* Text shown:
* * * *
Area audiences now have under their belts some nine years of intimately reimagined Sondheim and Kander & Ebb shows at Signature Theatre, a half-decade’s worth of jewellike African-American revues at Studio, and a regular diet of diminutive Gilbert & Sullivan from Interact Theatre Company, to cite just three troupes that have traded heavily in the form.

Their output has certainly varied in quality, as has that of Arena Stage and other companies that once dismissed musicals as dinner-theater fare but that have lately discovered virtues—both artistic and economic—in the form. Still, a consistent, areawide emphasis on intimacy over spectacle has had a noticeable effect on patron taste and sophistication.

Take the matter of amplification. D.C. audiences have become accustomed, as have few audiences in the nation, to the sound of unamplified singing from their professional stages. And as patrons have become savvy enough to complain when mikes are used unnecessarily, casting has improved. Where Signature once recruited singers mostly from area dinner theaters, it has lately ranged much further afield, bringing, for instance, the brilliant Anne Kanengeiser here from Chicago to sing Fosca in Passion (she’s currently appearing in the Broadway-bound Ragtime), and pairing her with rising Broadway star Lewis Cleale.

Along the way, patrons hereabouts have also discovered that theatrical intimacy—the sort that, say, lets an audience feel it’s eavesdropping on Fosca and Georgio from Passion’s gloomy shadows rather than listening to them trade arias from across the footlights—is at once more real and more compelling than all those seemingly realistic designer hydraulics of which Broadway has lately been so fond. When songs are allowed to develop in the manner of conversations, the audience naturally feels closer to the characters. And patrons also feel more in-the-moment, whether that moment involves being scrutinized by Nazi stormtroopers in Cabaret’s Kit Kat Klub, or being pelted with crumbs from Mrs. Lovett’s meat pies in Sweeney Todd.

Obviously, such shows were not designed to be performed in so intimate a fashion. Musicals are, by and large, presentational affairs that rely on that invisible fourth wall between actors and audience to make sense of the fact that singing is going on only on one side. Factor in the economics of a form that requires upward of a dozen musicians in the pit in addition to however many characters an author requires to tell his story, and you’ve pretty much guaranteed that most musicals will be performed in large theaters.
* * * *
* Data section:

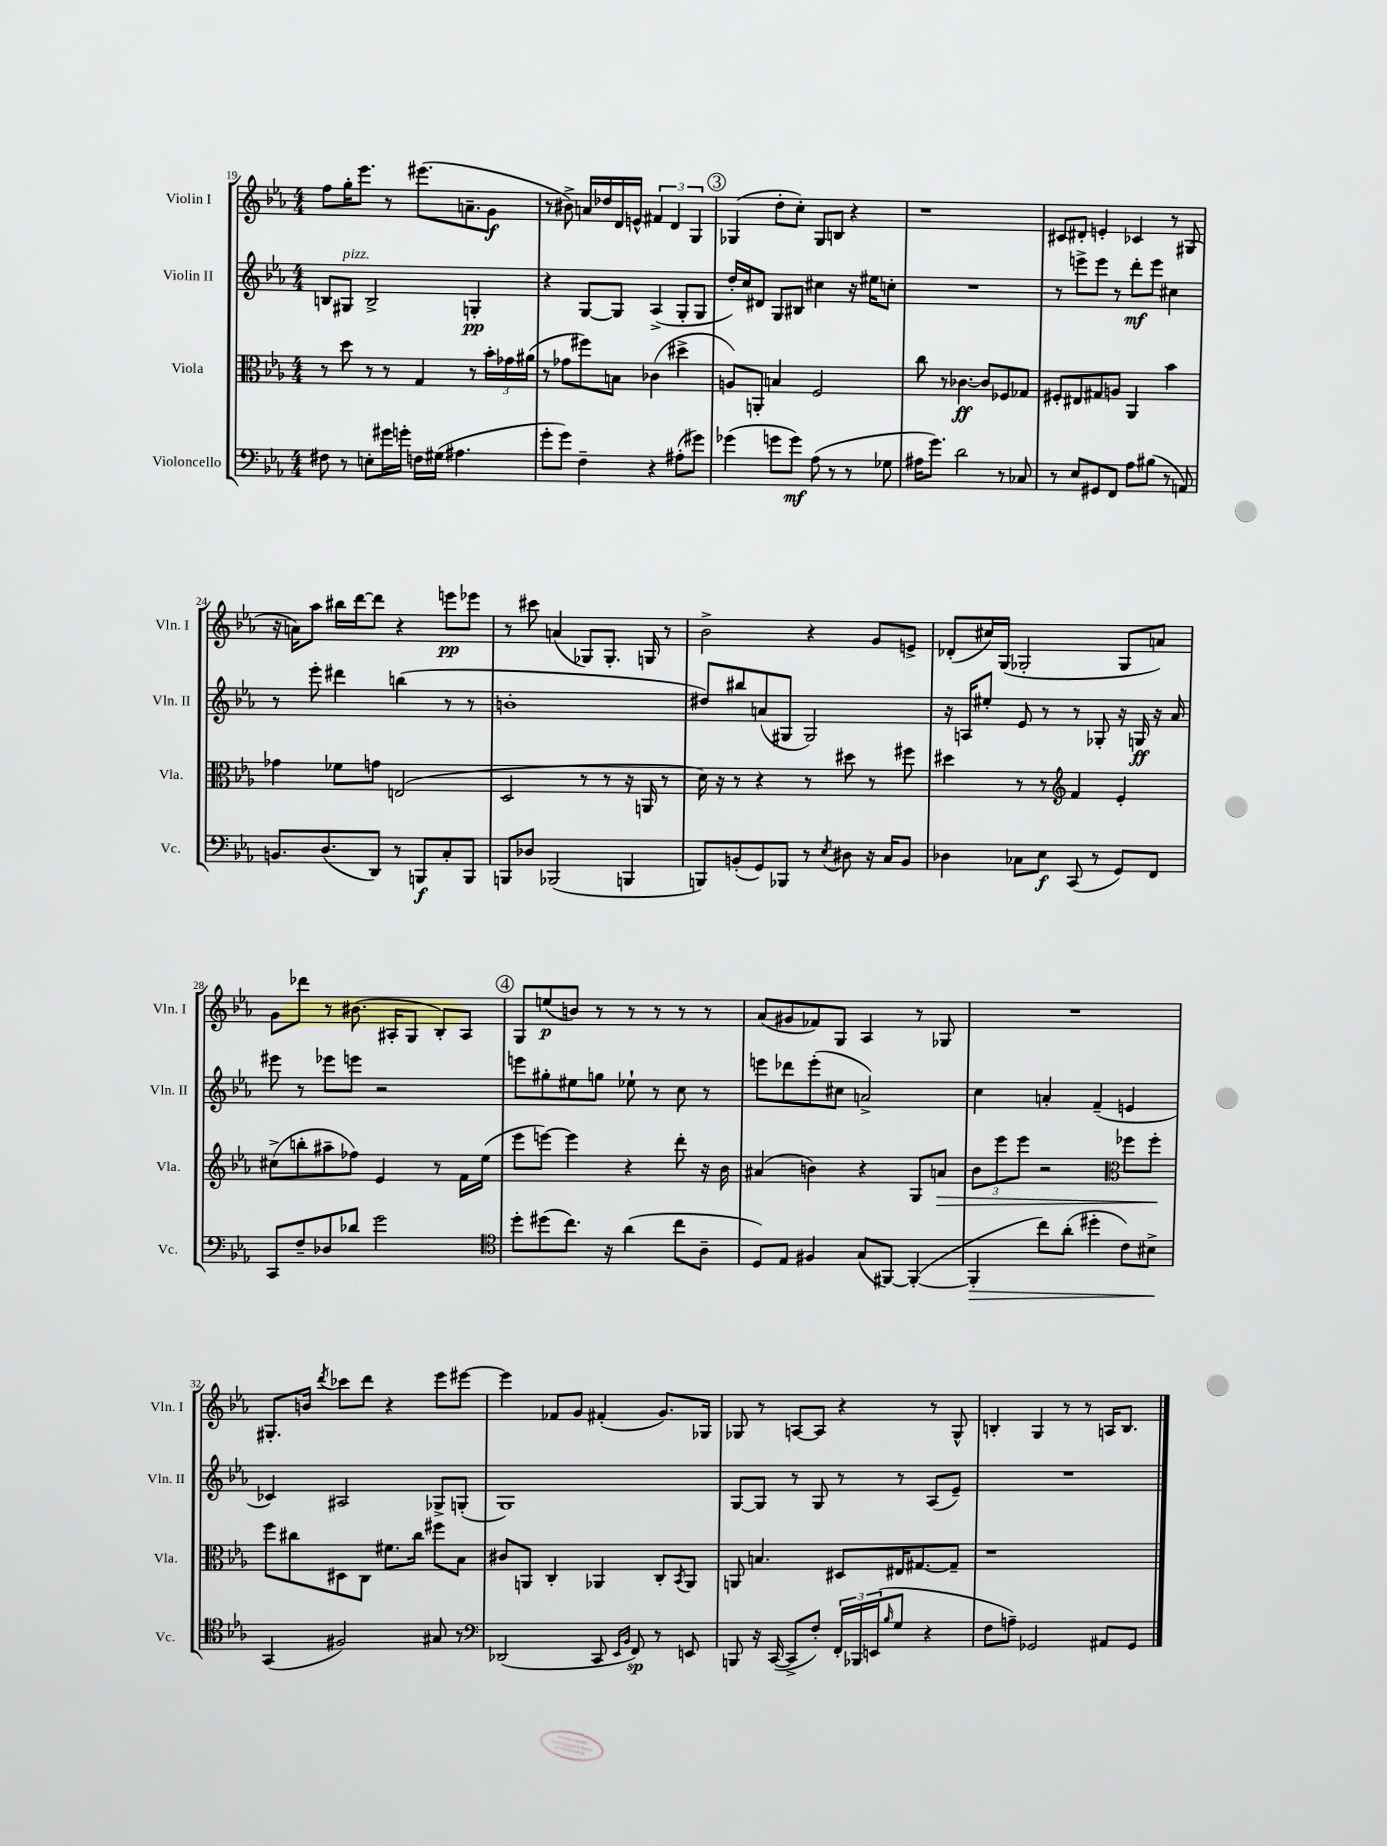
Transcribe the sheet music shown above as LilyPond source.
* * * *
* Requirement:
Answer these questions from the text on intimate musical theater in the D.C. area:
(a) Which company has offered audiences a regular diet of diminutive Gilbert & Sullivan?
(b) Whom did Signature bring from Chicago to sing Fosca in Passion?
(c) In which show can patrons be pelted with crumbs from Mrs. Lovett's meat pies?

* Response below:
(a) Interact Theatre Company
(b) Anne Kanengeiser
(c) Sweeney Todd